Getting your hands dirty
Another positive aspect of a training is when you get to do hands-on work. I always appreciate having the opportunity to actually DO something in a training as opposed to simply listening to the speaker drone on about a topic without getting the chance to see it in action.
One size fits all
Technology and the internet are a natural fit for me, what with my homepage, blog, Twitter, Tumblr, and a million other web projects I administer or consult for. I definitely do not need a lesson called “Logging In”, which is where we began at a training I recently attended. I am a believer in differentiated instruction–but not just for kids–adults need differentiation, too! I get that some people need for you to break things all the way down, but I want to see an agenda that addresses the varying levels of expertise in the room. It can be as easy as a disclaimer: “I know that some of you guys are going to breeze through this stuff, so maybe you can check on your neighbor when you finish, or start working ahead…” Or something.

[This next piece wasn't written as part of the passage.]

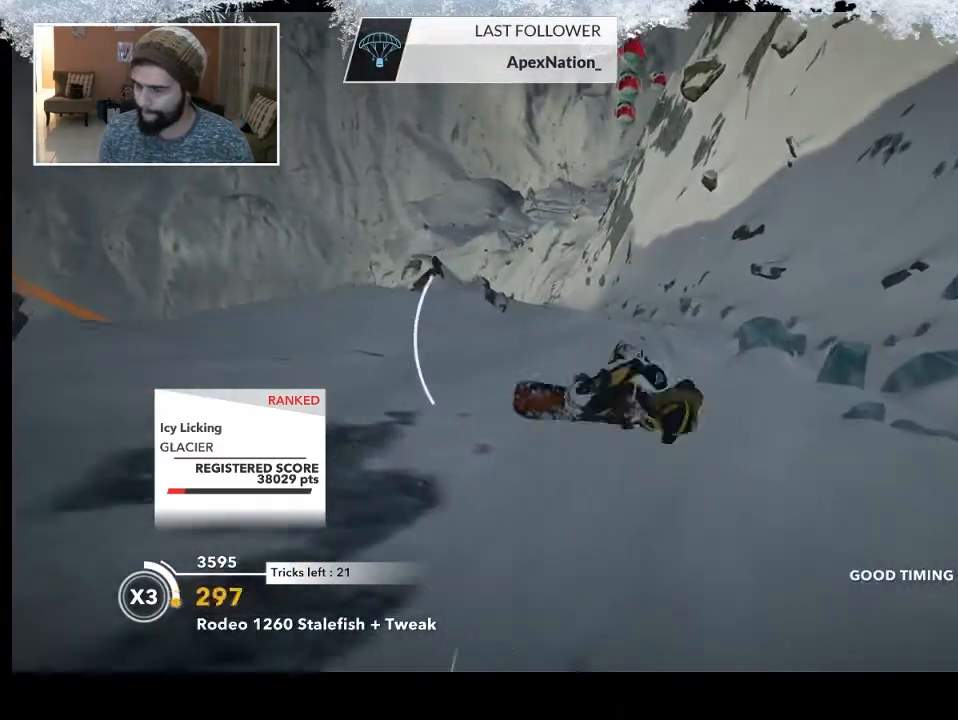
{"buttons": ["L2"], "left_stick": "center", "right_stick": "down", "events": []}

I get that it’s difficult to plan a training that meets the needs of learners at different levels, but it’s possible!
Bored to tears!!!
Although a presenter can be knowledgeable, helpful, and hands-on, several hours of training can make for a verrrrry looooong day. Often, there is very little to break the monotony, other than a few dry anecdotes and a much-anticipated lunch break. I often find myself waiting for something exciting to happen–like an explosion. OK, maybe an explosion is extreme, and I am not trying to say that I constantly need to be entertained, but sometimes people need to be surprised or even startled to stay engaged. Things need to switch up every once in a while. Even hands-on stuff can be brutal if you’re just doing a series of super-boring tasks.
I know I speak for teachers and students when I say: “Engage us! We don’t want our time wasted!” As someone who has done many presentations, some good, some bad, and some UGLY, I know how difficult it is to plan a really great presentation. But the enthusiasm you get from your audience is soooo worth the time and effort it takes to plan with them in mind.